Begriff und rechtliche Einordnung der Zweitwohnungssteuer
Die Zweitwohnungssteuer ist eine örtliche Aufwandsteuer, die von deutschen Kommunen auf das Innehaben einer Zweitwohnung im Gemeindegebiet erhoben wird. Sie dient vorrangig dazu, das Halten einer weiteren Wohnung neben der Hauptwohnung finanziell zu belasten und für zusätzliche Einnahmen der Gemeinden zu sorgen. Die Erhebung der Zweitwohnungssteuer ist Ausdruck des kommunalen Selbstverwaltungsrechts und basiert auf den jeweiligen Satzungen der Gemeinden, gestützt durch landes- und bundesrechtliche Vorgaben.
Gesetzliche Grundlagen
Rechtsgrundlage im Grundgesetz und Kommunalrecht
Die Erhebung der Zweitwohnungssteuer findet ihre Grundlage in Art. 105 Abs. 2a Grundgesetz (GG) sowie im jeweiligen Kommunalabgabengesetz (KAG) der Bundesländer. Nach dem Grundgesetz dürfen die Bundesländer und damit auch die Gemeinden eigene Steuern erheben, soweit sie nicht bundesgesetzlich geregelt sind.
Rechtsnatur der Zweitwohnungssteuer
Bei der Zweitwohnungssteuer handelt es sich um eine Aufwandsteuer im Sinne von Art. 106 Abs. 6 GG. Aufwandsteuern sind Steuern, die an bestimmte, typischerweise einen besonderen Aufwand für die persönliche Lebensführung kennzeichnende Vorgänge anknüpfen, wie etwa das Halten von Hunden (Hundesteuer) oder den Besitz von Zweitwohnungen. Sie wird nicht auf Einkommen oder Vermögen, sondern auf den „besonderen Aufwand“ erhoben, der durch das Halten einer Zweitwohnung entsteht.
Satzungsautonomie der Gemeinden
Die konkrete Ausgestaltung, Höhe und Erhebung der Zweitwohnungssteuer erfolgt durch Satzungen, die von den Kommunen erlassen werden. Die rechtlichen Rahmenbedingungen hierzu regeln das Kommunalabgabengesetz des jeweiligen Bundeslandes und, subsidiär, die Vorschriften der Abgabenordnung (AO).

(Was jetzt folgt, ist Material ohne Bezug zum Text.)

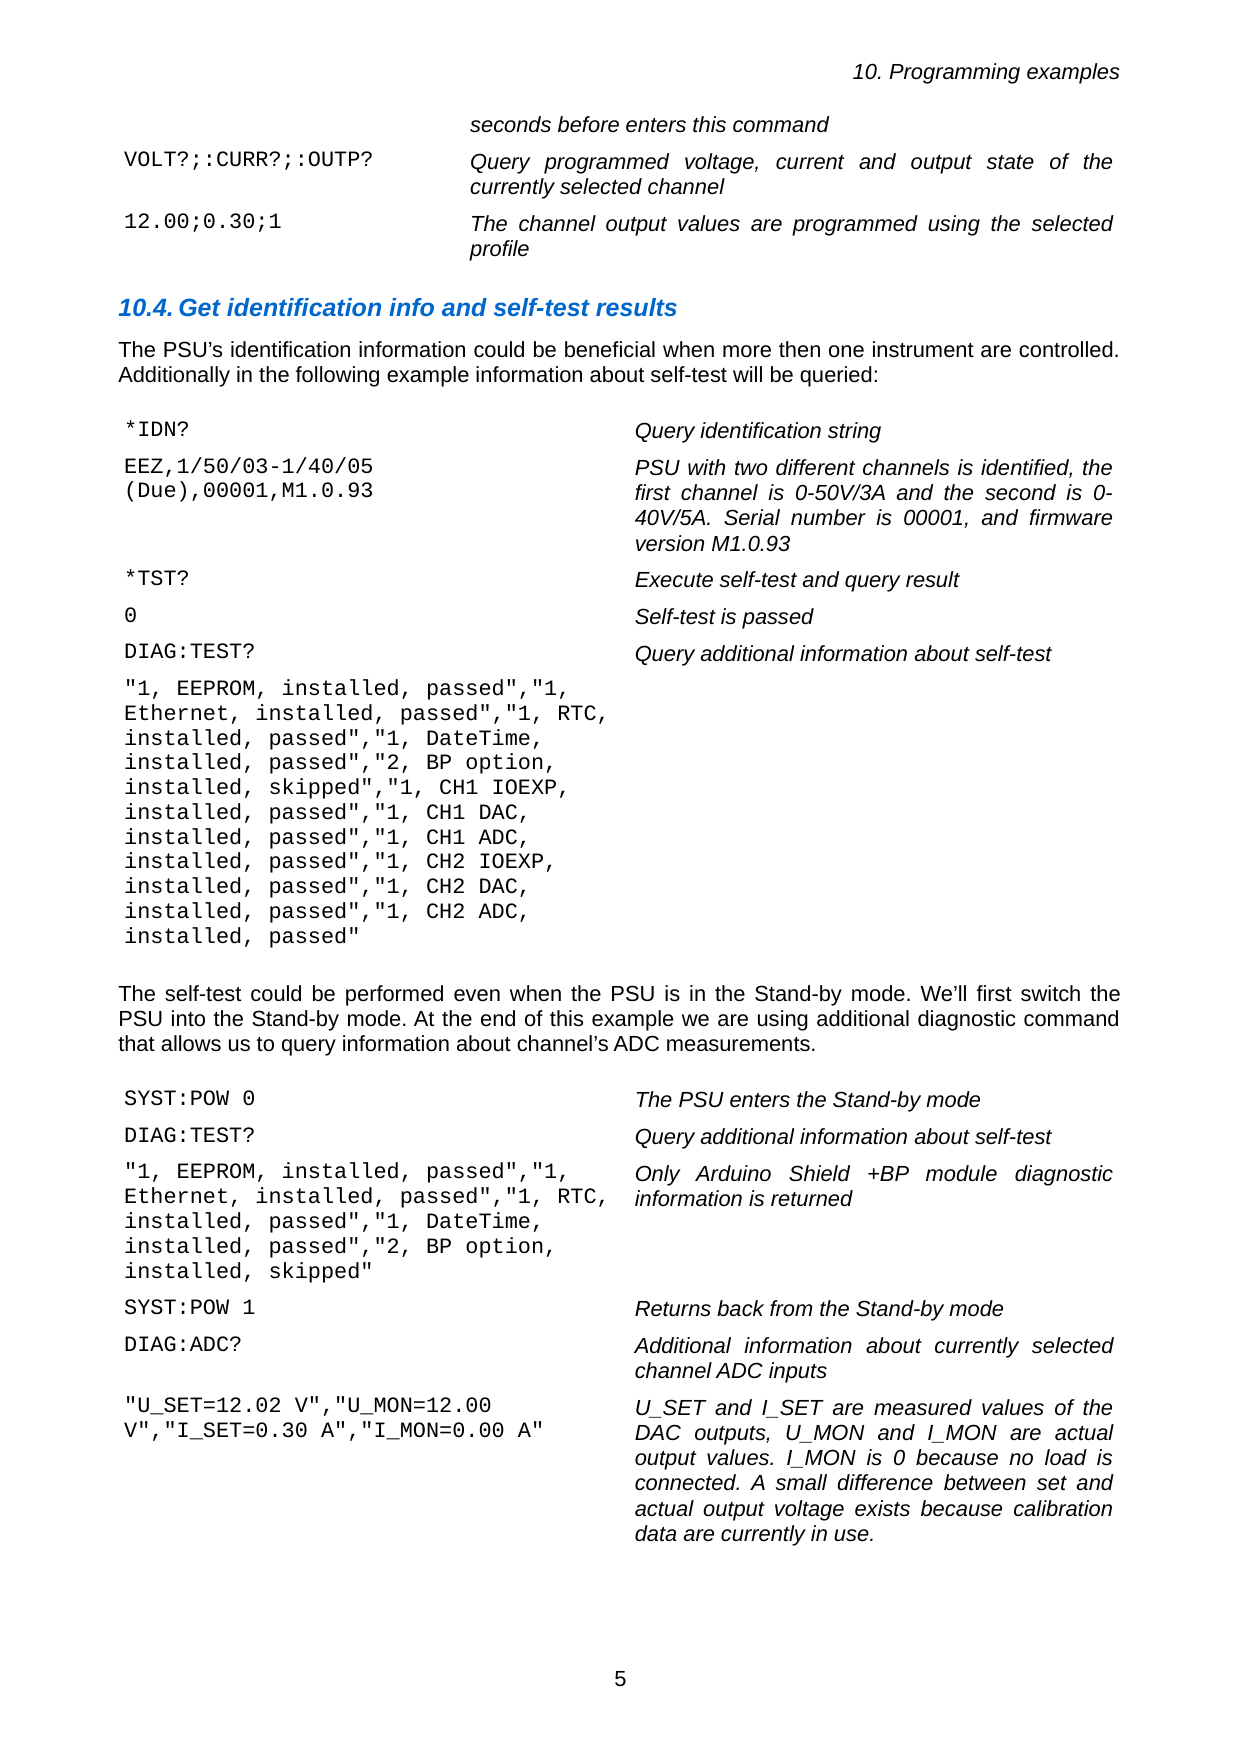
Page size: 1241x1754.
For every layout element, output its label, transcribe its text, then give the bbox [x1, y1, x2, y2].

table_cell [629, 671, 1122, 956]
text The self-test could be performed even when the PSU is in the Stand-by mode. We’ll first switch the PSU into the Stand-by mode. At the end of this example we are using additional diagnostic command that allows us to query information about channel’s ADC measurements. [118, 981, 1122, 1056]
subtitle Get identification info and self-test results [118, 293, 1122, 322]
table_cell 12.00;0.30;1 [118, 205, 464, 267]
table_cell DIAG:TEST? [118, 635, 629, 671]
table_cell Query additional information about self-test [629, 1118, 1122, 1155]
table_cell VOLT?;:CURR?;:OUTP? [118, 143, 464, 205]
table_cell DIAG:ADC? [118, 1327, 629, 1389]
table_cell "1, EEPROM, installed, passed","1, Ethernet, installed, passed","1, RTC, installed, passed","1, DateTime, installed, passed","2, BP option, installed, skipped","1, CH1 IOEXP, installed, passed","1, CH1 DAC, installed, passed","1, CH1 ADC, installed, passed","1, CH2 IOEXP, installed, passed","1, CH2 DAC, installed, passed","1, CH2 ADC, installed, passed" [118, 671, 629, 956]
table_header Query identification string [629, 413, 1122, 449]
text The PSU’s identification information could be beneficial when more then one instrument are controlled. Additionally in the following example information about self-test will be queried: [118, 337, 1122, 387]
table_cell "U_SET=12.02 V","U_MON=12.00 V","I_SET=0.30 A","I_MON=0.00 A" [118, 1389, 629, 1552]
table_cell Returns back from the Stand-by mode [629, 1290, 1122, 1327]
table_cell *TST? [118, 561, 629, 598]
table_cell SYST:POW 1 [118, 1290, 629, 1327]
table_cell U_SET and I_SET are measured values of the DAC outputs, U_MON and I_MON are actual output values. I_MON is 0 because no load is connected. A small difference between set and actual output voltage exists because calibration data are currently in use. [629, 1389, 1122, 1552]
table_cell seconds before enters this command [464, 106, 1122, 143]
table_cell Query additional information about self-test [629, 635, 1122, 671]
table_cell The channel output values are programmed using the selected profile [464, 205, 1122, 267]
table_cell Additional information about currently selected channel ADC inputs [629, 1327, 1122, 1389]
table_cell Execute self-test and query result [629, 561, 1122, 598]
table_header *IDN? [118, 413, 629, 449]
table_header SYST:POW 0 [118, 1082, 629, 1118]
table_cell Only Arduino Shield +BP module diagnostic information is returned [629, 1155, 1122, 1290]
table_cell [118, 106, 464, 143]
table_cell EEZ,1/50/03-1/40/05 (Due),00001,M1.0.93 [118, 449, 629, 561]
table_cell PSU with two different channels is identified, the first channel is 0-50V/3A and the second is 0-40V/5A. Serial number is 00001, and firmware version M1.0.93 [629, 449, 1122, 561]
table_cell "1, EEPROM, installed, passed","1, Ethernet, installed, passed","1, RTC, installed, passed","1, DateTime, installed, passed","2, BP option, installed, skipped" [118, 1155, 629, 1290]
table_cell Query programmed voltage, current and output state of the currently selected channel [464, 143, 1122, 205]
table_cell 0 [118, 598, 629, 635]
table_cell DIAG:TEST? [118, 1118, 629, 1155]
table_header The PSU enters the Stand-by mode [629, 1082, 1122, 1118]
table_cell Self-test is passed [629, 598, 1122, 635]
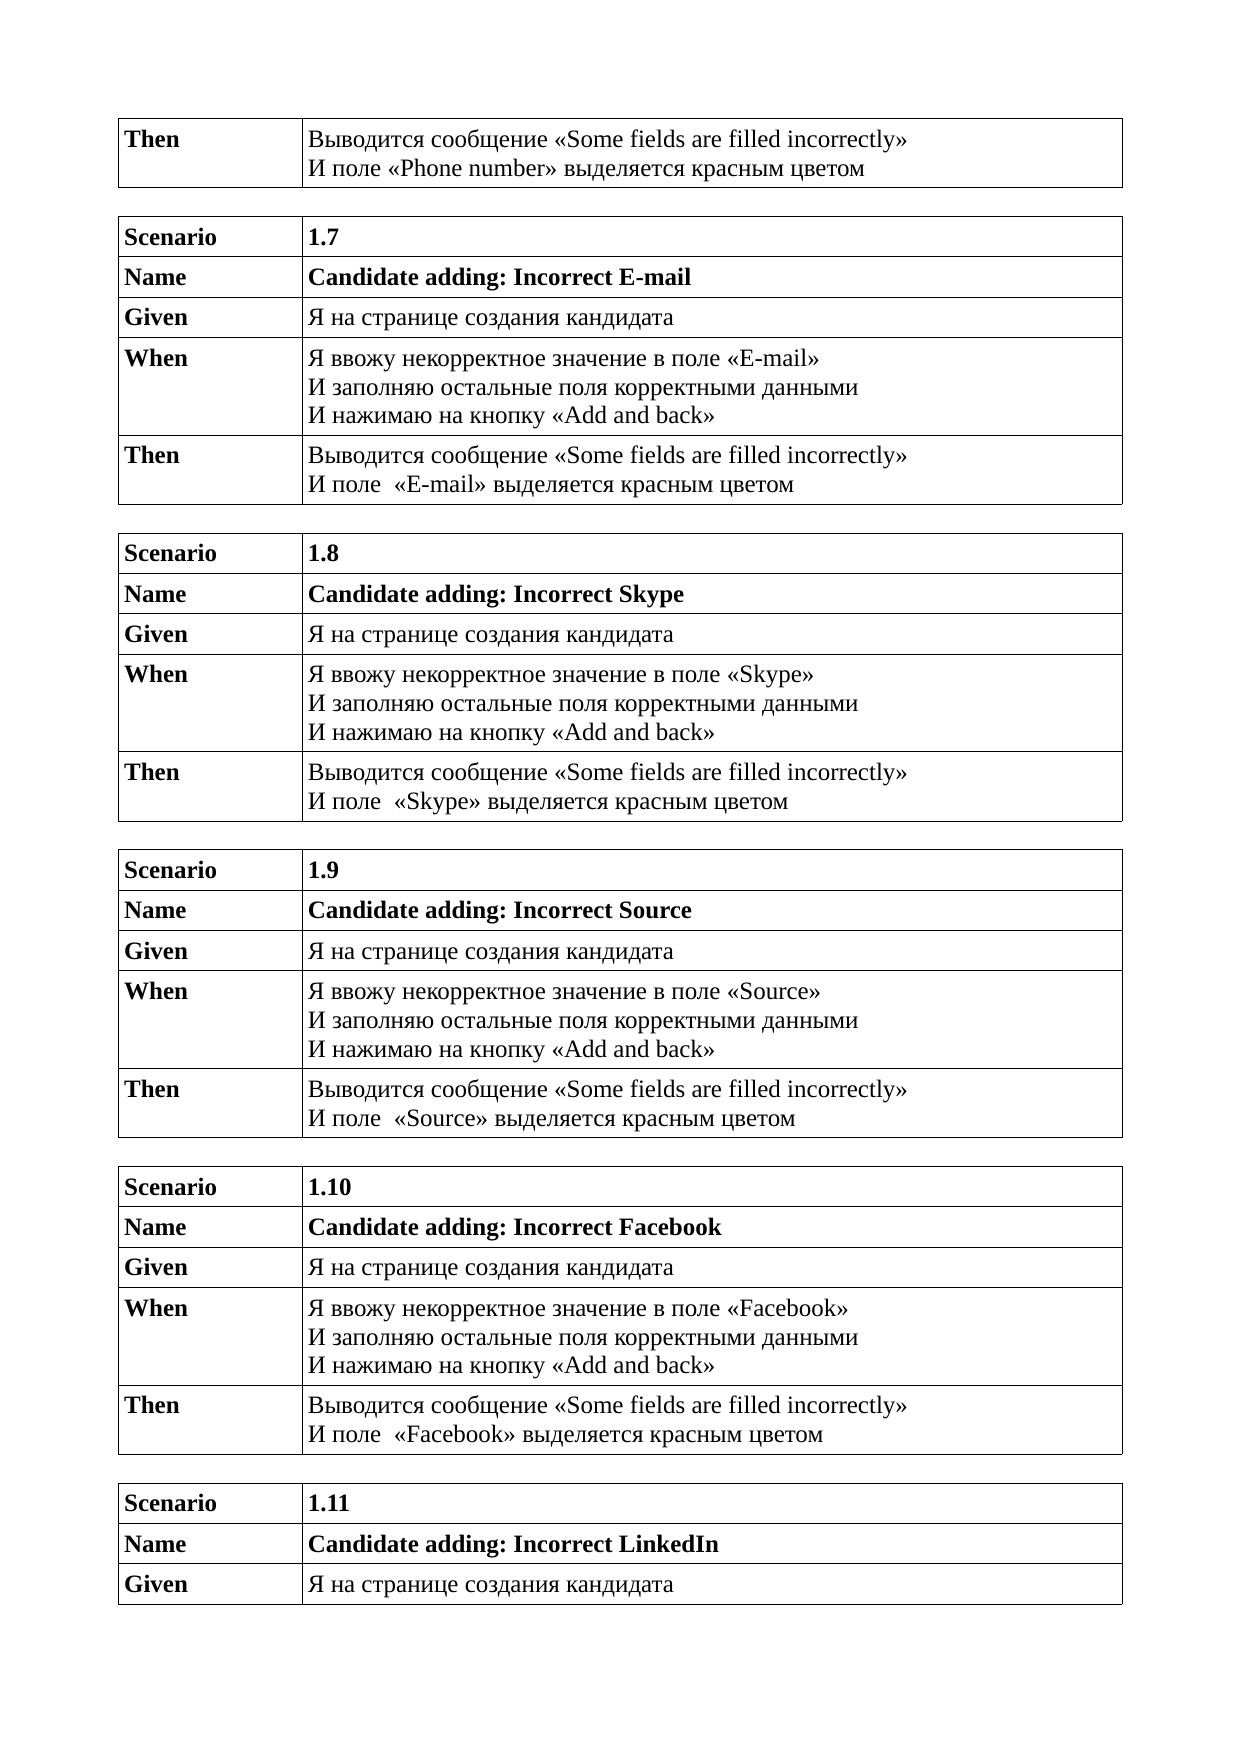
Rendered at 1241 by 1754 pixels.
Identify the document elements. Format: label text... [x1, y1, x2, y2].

table_cell Given [119, 614, 302, 654]
table_header 1.10 [303, 1167, 1122, 1206]
table_cell Выводится сообщение «Some fields are filled incorrectly» И поле «Phone number» выделяется красным цветом [303, 119, 1122, 187]
table_cell Я ввожу некорректное значение в поле «Source» И заполняю остальные поля корректными данными И нажимаю на кнопку «Add and back» [303, 971, 1122, 1068]
table_cell Выводится сообщение «Some fields are filled incorrectly» И поле «Source» выделяется красным цветом [303, 1069, 1122, 1137]
table_header Scenario [119, 534, 302, 573]
table_cell Then [119, 752, 302, 821]
table_cell Я на странице создания кандидата [303, 1248, 1122, 1287]
table_cell Then [119, 436, 302, 504]
table_cell Then [119, 1386, 302, 1454]
table_cell Given [119, 1248, 302, 1287]
table_cell Выводится сообщение «Some fields are filled incorrectly» И поле «Facebook» выделяется красным цветом [303, 1386, 1122, 1454]
table_cell Name [119, 257, 302, 297]
table_cell Given [119, 298, 302, 337]
table_cell Я ввожу некорректное значение в поле «E-mail» И заполняю остальные поля корректными данными И нажимаю на кнопку «Add and back» [303, 338, 1122, 435]
table_header 1.8 [303, 534, 1122, 573]
table_cell Then [119, 119, 302, 187]
table_cell Name [119, 891, 302, 930]
table_cell Candidate adding: Incorrect LinkedIn [303, 1524, 1122, 1563]
table_cell When [119, 338, 302, 435]
table_cell Я на странице создания кандидата [303, 1564, 1122, 1604]
table_header Scenario [119, 217, 302, 256]
table_cell When [119, 1288, 302, 1385]
table_cell Candidate adding: Incorrect E-mail [303, 257, 1122, 297]
table_header Scenario [119, 1484, 302, 1523]
table_header Scenario [119, 850, 302, 890]
table_cell Я на странице создания кандидата [303, 931, 1122, 970]
table_cell When [119, 971, 302, 1068]
table_cell Candidate adding: Incorrect Source [303, 891, 1122, 930]
table_cell Я на странице создания кандидата [303, 614, 1122, 654]
table_header Scenario [119, 1167, 302, 1206]
table_header 1.11 [303, 1484, 1122, 1523]
table_cell Candidate adding: Incorrect Facebook [303, 1207, 1122, 1247]
table_cell Я на странице создания кандидата [303, 298, 1122, 337]
table_cell Then [119, 1069, 302, 1137]
table_cell Name [119, 1207, 302, 1247]
table_cell Я ввожу некорректное значение в поле «Facebook» И заполняю остальные поля корректными данными И нажимаю на кнопку «Add and back» [303, 1288, 1122, 1385]
table_header 1.9 [303, 850, 1122, 890]
table_cell Name [119, 574, 302, 613]
table_cell Given [119, 1564, 302, 1604]
table_cell Name [119, 1524, 302, 1563]
table_cell Given [119, 931, 302, 970]
table_cell Выводится сообщение «Some fields are filled incorrectly» И поле «Skype» выделяется красным цветом [303, 752, 1122, 821]
table_cell Candidate adding: Incorrect Skype [303, 574, 1122, 613]
table_header 1.7 [303, 217, 1122, 256]
table_cell Я ввожу некорректное значение в поле «Skype» И заполняю остальные поля корректными данными И нажимаю на кнопку «Add and back» [303, 655, 1122, 751]
table_cell When [119, 655, 302, 751]
table_cell Выводится сообщение «Some fields are filled incorrectly» И поле «E-mail» выделяется красным цветом [303, 436, 1122, 504]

Steuergegenstand, Steuerpflicht und Bemessungsgrundlage
Definition und Abgrenzung der Zweitwohnung
Eine Zweitwohnung ist jede Wohnung, die jemand neben seiner Hauptwohnung innehat, gleichgültig, aus welchen Gründen sie gehalten oder genutzt wird. Die entscheidenden Merkmale sind das Innehaben einer weiteren Wohnung zu eigenen Wohnzwecken sowie die melderechtliche Anmeldung.
Hauptwohnung und Nebenwohnung (Zweitwohnung)
- Hauptwohnung: Die Wohnung, in der der Betroffene sich überwiegend aufhält und die auch melderechtlich als solche bei der Meldebehörde geführt wird.
- Nebenwohnung/Zweitwohnung: Jede weitere Wohnung, die eine Person innehat und zu Wohnzwecken bereithält, unabhängig davon, ob darin tatsächlich ein regelmäßiger Aufenthalt erfolgt.
Steuerpflichtige Personen
Steuerpflichtig ist grundsätzlich, wer im Gemeindegebiet eine Zweitwohnung innehat, das heißt als Eigentümer, Mieter oder sonstiger Nutzungsberechtigter (z.B. Nießbraucher). Auch juristische Personen können steuerpflichtig sein, wenn sie Wohnraum für natürliche Personen bereitstellen, die dort nicht ihren Hauptwohnsitz haben.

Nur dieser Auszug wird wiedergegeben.